Oui, oui, complètement, je pense aux chantiers des JO 2024 où, en fait, c'était le courage de travailleurs sans papiers qui ont décidé d’arrêter de bosser pour demander la régularisation de leurs papiers et pour justement exprimer à quel point ils étaient exploités en s’arrêtant. C’est là où, en fait, on capte que les chantiers s’arrêtent et que cette industrie dépend d’une exploitation massive de personnes, c’est hyper intéressant, parce que ça a été des moments où il y a eu des super discussions aussi avec des collectifs et des mouvements plutôt écolos et quand je disais cette polarisation et cette fragmentation, où en fait on touche à des paradoxes en fait ces personnes-là, elles ont besoin de chantier pour pouvoir vivre et on a à côté des protestations plutôt écolos qui vont lutter contre un chantier.
Il y a une question de la Bellehélène sur ces travailleurs sans papiers. Je ne sais pas si tu as la réponse est ce qu’ils ont été régularisés ?.
Oui, alors oui, je ne suis pas sûre des chiffres et je ne sais pas si c’est la totalité des personnes ou quoi, mais en tout cas, ça a permis de visibiliser tous leurs combats et je suis quasi sûre qu’en tout cas ils ont obtenu une partie des demandes qui étaient faites.
Très bien, donc on continue de s’allier et de lutter, il y a plein d’exemples de luttes d’ailleurs, donc c’est quand même un secteur où c’est très vivace dans le livre, on voit ce que soient les carrières, les gravières, à chaque fois qu’il y a de l’artificialisation, il y a des luttes.

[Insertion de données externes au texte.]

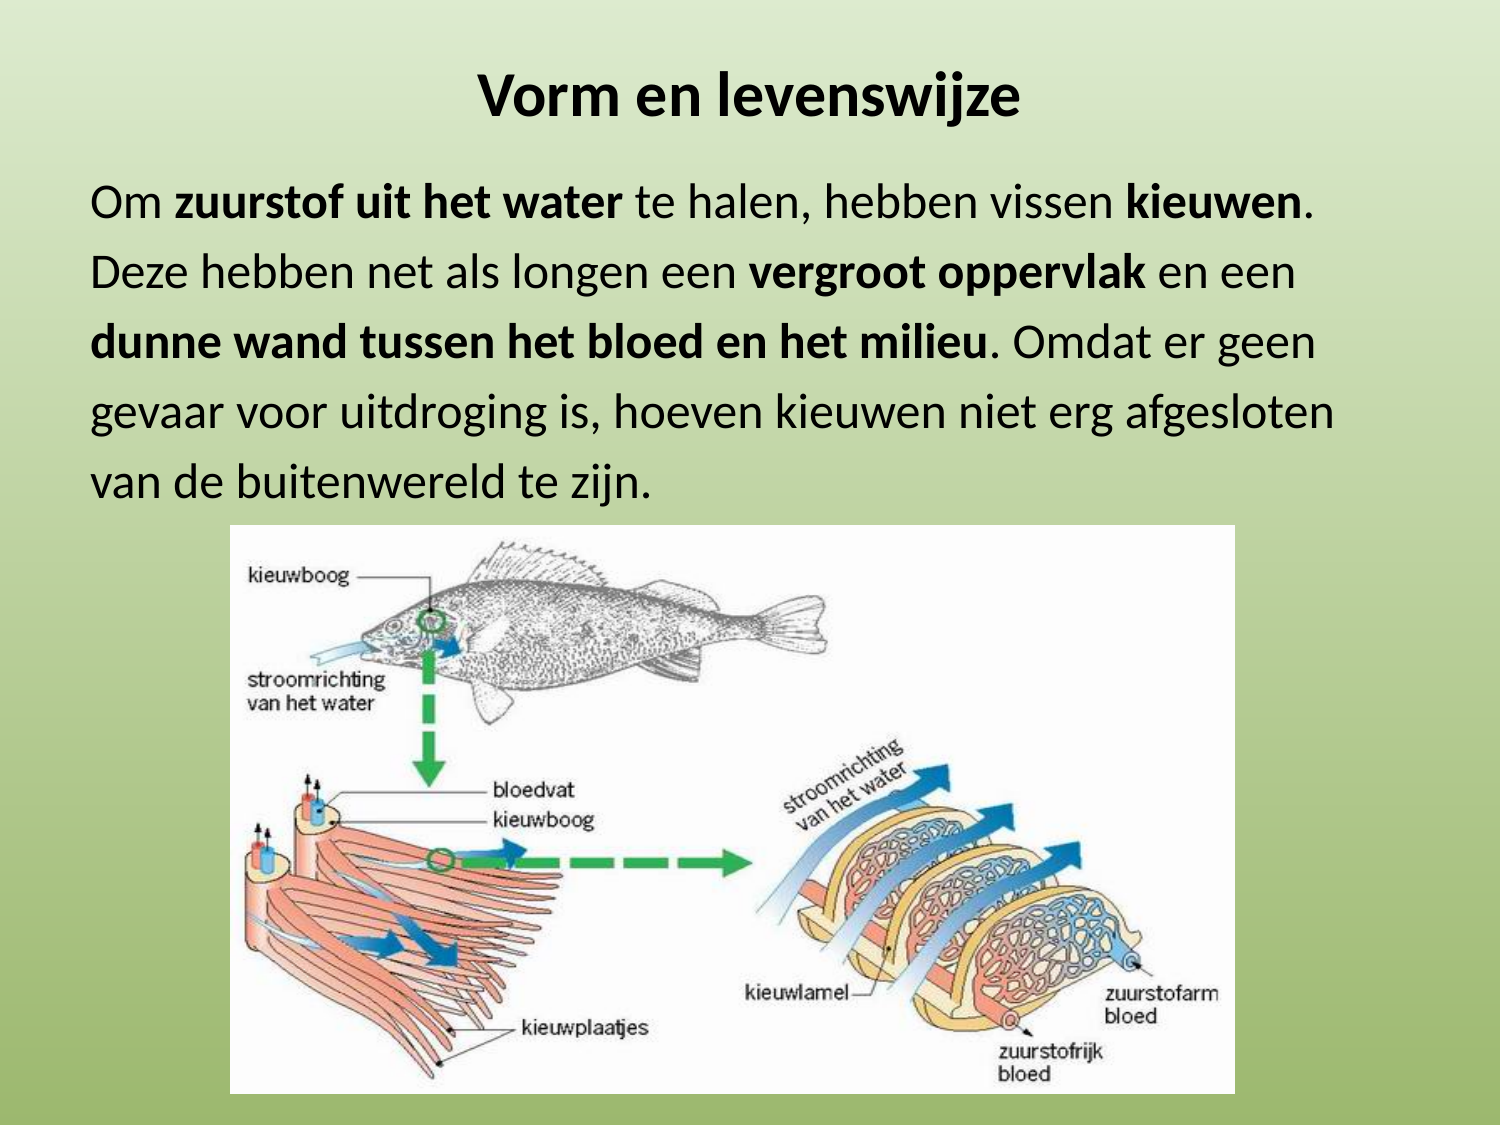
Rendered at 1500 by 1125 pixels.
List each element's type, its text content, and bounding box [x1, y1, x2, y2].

title Vorm en levenswijze [75, 45, 1425, 138]
picture [229, 525, 1235, 1095]
list Om zuurstof uit het water te halen, hebben vissen kieuwen. Deze hebben net als longen een vergroot oppervlak en een dunne wand tussen het bloed en het milieu. Omdat er geen gevaar voor uitdroging is, hoeven kieuwen niet erg afgesloten van de buitenwereld te zijn. [75, 160, 1425, 1083]
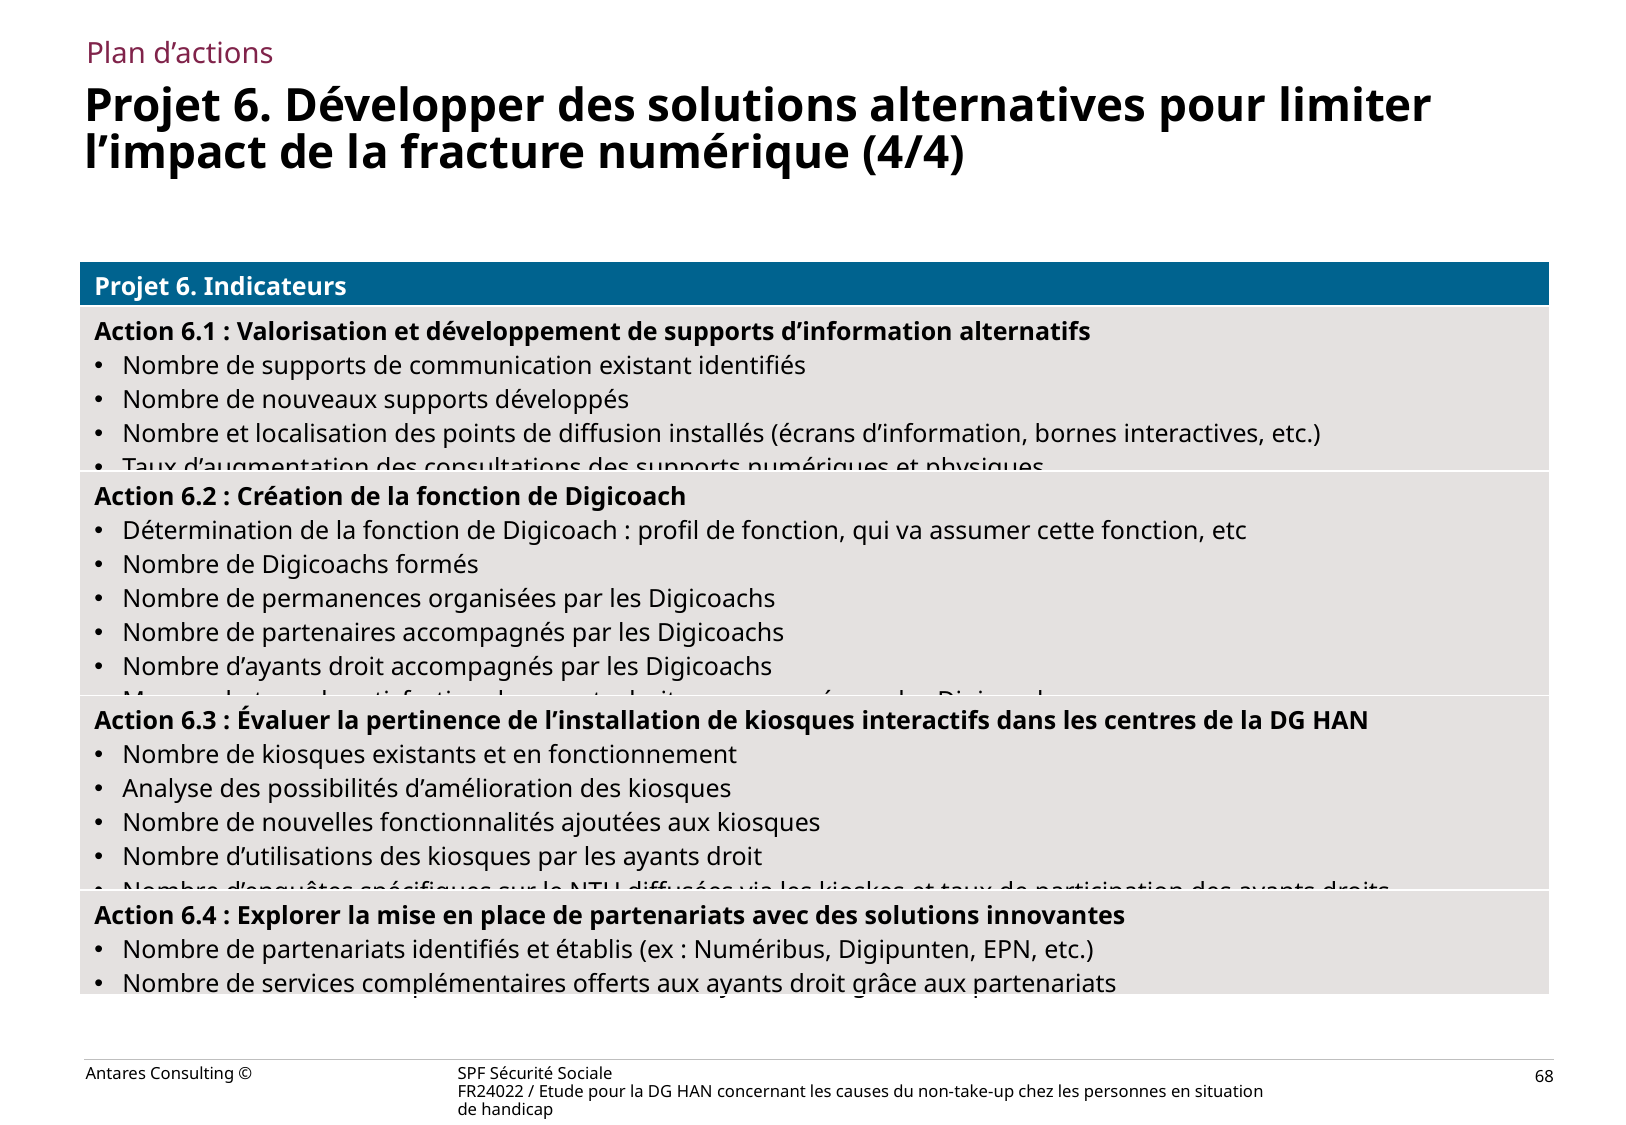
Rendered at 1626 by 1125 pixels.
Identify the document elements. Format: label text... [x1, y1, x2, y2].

table_cell Action 6.2 : Création de la fonction de Digicoach Détermination de la fonction de Digicoach : profil de fonction, qui va assumer cette fonction, etc Nombre de Digicoachs formés Nombre de permanences organisées par les Digicoachs Nombre de partenaires accompagnés par les Digicoachs Nombre d’ayants droit accompagnés par les Digicoachs Mesure du taux de satisfaction des ayants droit accompagnés par les Digicoachs [80, 472, 1549, 695]
title Projet 6. Développer des solutions alternatives pour limiter l’impact de la fracture numérique (4/4) [84, 82, 1550, 229]
table_cell Action 6.3 : Évaluer la pertinence de l’installation de kiosques interactifs dans les centres de la DG HAN Nombre de kiosques existants et en fonctionnement Analyse des possibilités d’amélioration des kiosques Nombre de nouvelles fonctionnalités ajoutées aux kiosques Nombre d’utilisations des kiosques par les ayants droit Nombre d’enquêtes spécifiques sur le NTU diffusées via les kioskes et taux de participation des ayants droits [80, 696, 1549, 889]
text_box Plan d’actions [86, 38, 1522, 70]
table_cell Action 6.1 : Valorisation et développement de supports d’information alternatifs Nombre de supports de communication existant identifiés Nombre de nouveaux supports développés Nombre et localisation des points de diffusion installés (écrans d’information, bornes interactives, etc.) Taux d’augmentation des consultations des supports numériques et physiques [80, 307, 1549, 470]
table_cell Action 6.4 : Explorer la mise en place de partenariats avec des solutions innovantes Nombre de partenariats identifiés et établis (ex : Numéribus, Digipunten, EPN, etc.) Nombre de services complémentaires offerts aux ayants droit grâce aux partenariats [80, 891, 1549, 994]
table_header Projet 6. Indicateurs [80, 262, 1549, 305]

Je ne l’ai peut-être pas assez dit, mais je pense qu’il y a des luttes et des mobilisations à tous les niveaux. Je pense là, à des syndicats autour des locataires, enfin, en fait, pour revendiquer justement les droits de locataires, donc les questions de mal logement, mais aussi, justement, plein de collectifs qui luttent contre les carrières, qui se constituent, ce qui est hyper intéressant, c’est en fait de voir comment tout fait système. C’est qu’en fait, il peut y avoir une carrière en Normandie et une carrière dans le sud-est de la France. Et en fait, c’est systématiquement les mêmes mécanismes qui opèrent donc, il y a eu plein de coalitions qui se sont formées ces dernières années autour de la question des projets autoroutiers. Donc, il y a la “Déroute des Routes”, qui est une coalition de plein de collectifs et d’Assos partout en France qui luttent contre des projets routiers. Et pareil pour la question des carrières une coalition qui s’est montée de toutes petites assos et ça va d’une petite carrière de 7 hectares à une autre qui fait 60 hectares. Et en fait, donc ça revient à ce que je disais de comment on fait lien parce qu’en fait ça a permis et ça permet à ces assos de se partager des retours d’expérience mais aussi, et c’est la même chose pour les locataires, c' est la même choses pour la question de la démolition des barres de logements d’alliances qui se constituent sur se faire des partages de retours d’expérience, de démarches à suivre et de se donner de la force aussi sur des stratégies de protestation et en fait ça crée une espèce de ramification d’un grand réseau qui essaye de lutter contre des projets bétonnés ou des projets qui dégradent encore plus fortement nos façons d’habiter.
Merci Léa pour cette émission. Je rappelle que tu es architecte, scénographe et militante aux Soulèvement de la Terre et que tu as écrit « Désarmer le béton, ré-habiter la Terre ».